WORK INSTRUCTION =
Using the gimbap article, explain in one to three sentences why gimbap, rather than norimaki, became the universal term for the dish.

##### SELECTED EXTRACT

Gimbap (), also romanized as kimbap, is a Korean dish made from cooked rice and ingredients such as vegetables, fish, and meats that are rolled in gim (김)—dried sheets of seaweed—and served in bite-sized slices. The origins of gimbap are debated. Some sources suggest it originates from Japanese norimaki, introduced during Japanese colonial rule, while others argue it is a modernized version of bokssam from the Joseon era. Regardless, it has since become a distinct dish. The dish is often part of a packed meal, or dosirak, to be eaten at picnics and outdoor events, and can serve as a light lunch along with danmuji (yellow pickled radish) and kimchi. It is a popular take-out food in South Korea and abroad and is known as a convenient food because of its portability.

Etymology
Gim () refers to edible seaweed in the genus Porphyra and Pyropia. Bap () broadly refers to cooked rice. The compound term gimbap is a neologism; it was not a part of the Korean language until the modern era. A similar dish, cooked rice rolled with gim, was called bokssam () in the Joseon era (1392–1897).

The term gimbap was used in a 1935 Korean newspaper article but at the time, the loanword norimaki was used as well. Norimaki, borrowed from the name of a similar Japanese dish, was part of the Japanese vocabulary that entered into the Korean language during Japanese  occupation (1910–1945). The two words were used interchangeably until gimbap was made the universal term, as part of efforts to clear away remnants of Japanese colonialism and purify the Korean language.

History
The origins of gimbap are debated. A Japanese theory suggests that the dish is derived from the introduction of the Japanese sushi variant makizushi to Korea during the Japanese occupation of Korea. During that period, Korean cuisine adopted Western food and drink, as well as some Japanese food items such as bento (dosirak in Korean) or sushi rolled in sheets of seaweed. Since then, gimbap has become a distinct dish, often utilizing traditional Korean flavors, as well as sesame oil, instead of rice vinegar. This theory is supported by a newspaper from 1935, in which the term gimbap first appeared in Korea.

An alternative theory, suggested in the Encyclopedia of Korean Culture, published by the Academy of Korean Studies, is that the food was developed from the long-established local tradition of rolling bap (cooked rice) and banchan (side dishes) in gim. Production of gim (김) in Gyeongsang and Jeolla provinces is reported in books from the fifteenth century, such as Gyeongsang-do Jiriji and Sinjeung Dongguk Yeoji Seungnam. Yeoryang Sesigi (열양세시기), a Joseon book written in 1819 by Kim Mae-sun (김매순), refers to cooked rice and filling rolled with gim as bokssam (; transcribed using the hanja , pronounced bakjeom in Korean). One other theory suggests that gimbap was introduced to Japan during the Baekje period, where it eventually developed into norimaki.

##########
##### INPUT DATA

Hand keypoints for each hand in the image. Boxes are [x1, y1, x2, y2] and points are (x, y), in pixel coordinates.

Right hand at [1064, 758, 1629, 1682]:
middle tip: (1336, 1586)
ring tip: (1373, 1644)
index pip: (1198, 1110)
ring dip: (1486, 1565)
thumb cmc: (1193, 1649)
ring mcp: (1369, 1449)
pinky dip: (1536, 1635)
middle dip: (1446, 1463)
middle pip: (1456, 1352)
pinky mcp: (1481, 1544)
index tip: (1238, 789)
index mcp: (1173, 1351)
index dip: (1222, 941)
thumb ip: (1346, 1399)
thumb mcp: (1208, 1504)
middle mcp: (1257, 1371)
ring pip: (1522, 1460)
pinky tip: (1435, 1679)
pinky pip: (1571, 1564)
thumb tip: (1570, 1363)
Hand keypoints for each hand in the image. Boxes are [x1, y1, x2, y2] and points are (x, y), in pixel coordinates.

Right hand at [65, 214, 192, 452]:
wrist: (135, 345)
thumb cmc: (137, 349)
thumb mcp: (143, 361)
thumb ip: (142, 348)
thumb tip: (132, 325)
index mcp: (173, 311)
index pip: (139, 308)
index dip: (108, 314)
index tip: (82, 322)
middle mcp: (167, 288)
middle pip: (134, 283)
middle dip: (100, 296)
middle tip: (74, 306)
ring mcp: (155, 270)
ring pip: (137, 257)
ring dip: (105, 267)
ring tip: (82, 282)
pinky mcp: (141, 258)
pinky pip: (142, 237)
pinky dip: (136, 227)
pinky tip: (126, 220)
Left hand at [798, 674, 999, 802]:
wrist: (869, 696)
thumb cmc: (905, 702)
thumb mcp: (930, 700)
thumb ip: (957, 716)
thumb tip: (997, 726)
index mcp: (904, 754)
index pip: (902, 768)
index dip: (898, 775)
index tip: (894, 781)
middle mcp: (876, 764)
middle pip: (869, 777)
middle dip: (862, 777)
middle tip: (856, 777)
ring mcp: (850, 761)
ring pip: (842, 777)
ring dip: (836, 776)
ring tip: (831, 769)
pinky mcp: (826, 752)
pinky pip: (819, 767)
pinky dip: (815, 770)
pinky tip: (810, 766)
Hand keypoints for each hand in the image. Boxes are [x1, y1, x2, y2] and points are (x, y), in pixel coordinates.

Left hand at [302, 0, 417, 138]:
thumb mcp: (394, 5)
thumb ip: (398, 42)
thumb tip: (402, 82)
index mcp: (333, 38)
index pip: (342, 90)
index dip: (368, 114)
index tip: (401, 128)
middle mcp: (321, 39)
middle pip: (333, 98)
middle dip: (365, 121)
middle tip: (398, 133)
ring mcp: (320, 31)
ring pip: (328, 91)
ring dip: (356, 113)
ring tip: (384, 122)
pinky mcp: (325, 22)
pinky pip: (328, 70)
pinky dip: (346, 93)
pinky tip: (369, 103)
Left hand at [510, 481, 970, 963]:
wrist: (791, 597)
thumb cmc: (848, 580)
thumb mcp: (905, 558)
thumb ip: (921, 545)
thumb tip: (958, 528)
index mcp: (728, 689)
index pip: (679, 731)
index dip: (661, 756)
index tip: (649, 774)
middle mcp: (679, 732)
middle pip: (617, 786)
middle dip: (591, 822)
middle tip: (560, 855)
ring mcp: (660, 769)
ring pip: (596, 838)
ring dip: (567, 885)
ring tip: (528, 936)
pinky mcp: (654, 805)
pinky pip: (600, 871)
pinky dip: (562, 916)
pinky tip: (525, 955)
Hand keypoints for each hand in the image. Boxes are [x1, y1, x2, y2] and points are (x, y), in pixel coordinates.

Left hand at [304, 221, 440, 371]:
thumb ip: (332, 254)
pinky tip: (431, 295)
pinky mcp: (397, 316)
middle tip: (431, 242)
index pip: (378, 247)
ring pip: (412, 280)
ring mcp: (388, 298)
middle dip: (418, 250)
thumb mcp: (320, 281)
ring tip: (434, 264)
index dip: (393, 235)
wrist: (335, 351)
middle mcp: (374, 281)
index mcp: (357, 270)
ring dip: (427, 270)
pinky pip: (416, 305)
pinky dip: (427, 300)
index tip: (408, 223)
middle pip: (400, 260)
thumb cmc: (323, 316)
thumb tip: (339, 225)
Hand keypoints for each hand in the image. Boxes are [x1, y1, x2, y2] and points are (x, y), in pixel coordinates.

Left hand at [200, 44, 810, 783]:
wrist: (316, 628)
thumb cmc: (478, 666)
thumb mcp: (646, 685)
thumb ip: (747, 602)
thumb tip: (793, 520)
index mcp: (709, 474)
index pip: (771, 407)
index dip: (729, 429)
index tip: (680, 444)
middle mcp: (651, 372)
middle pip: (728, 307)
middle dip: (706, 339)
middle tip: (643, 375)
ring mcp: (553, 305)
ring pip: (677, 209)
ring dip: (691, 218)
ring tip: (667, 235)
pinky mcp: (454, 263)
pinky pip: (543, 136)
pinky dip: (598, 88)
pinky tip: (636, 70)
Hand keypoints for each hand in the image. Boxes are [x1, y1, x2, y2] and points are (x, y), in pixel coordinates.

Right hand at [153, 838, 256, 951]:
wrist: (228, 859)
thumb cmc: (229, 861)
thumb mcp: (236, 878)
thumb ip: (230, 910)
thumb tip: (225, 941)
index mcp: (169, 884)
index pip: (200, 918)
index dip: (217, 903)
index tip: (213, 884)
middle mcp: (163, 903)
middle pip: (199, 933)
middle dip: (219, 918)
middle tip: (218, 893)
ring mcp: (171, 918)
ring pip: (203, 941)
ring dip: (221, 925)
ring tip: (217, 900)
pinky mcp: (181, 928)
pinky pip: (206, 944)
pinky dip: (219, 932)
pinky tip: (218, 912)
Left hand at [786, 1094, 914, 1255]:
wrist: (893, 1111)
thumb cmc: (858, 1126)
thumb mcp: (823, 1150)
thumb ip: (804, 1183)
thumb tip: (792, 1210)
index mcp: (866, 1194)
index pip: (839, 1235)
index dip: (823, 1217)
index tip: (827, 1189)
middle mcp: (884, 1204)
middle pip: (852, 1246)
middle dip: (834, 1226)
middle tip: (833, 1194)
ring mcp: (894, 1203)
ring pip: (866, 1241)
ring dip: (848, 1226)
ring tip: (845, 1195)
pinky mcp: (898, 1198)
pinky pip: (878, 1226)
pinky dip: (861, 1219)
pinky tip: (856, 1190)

##########

RESULT FOR THIS EXERCISE =
After the two words had been used interchangeably, gimbap was made the universal term as part of efforts to clear away remnants of Japanese colonialism and purify the Korean language. Norimaki was a loanword from the name of a similar Japanese dish that had entered Korean during the Japanese occupation (1910–1945).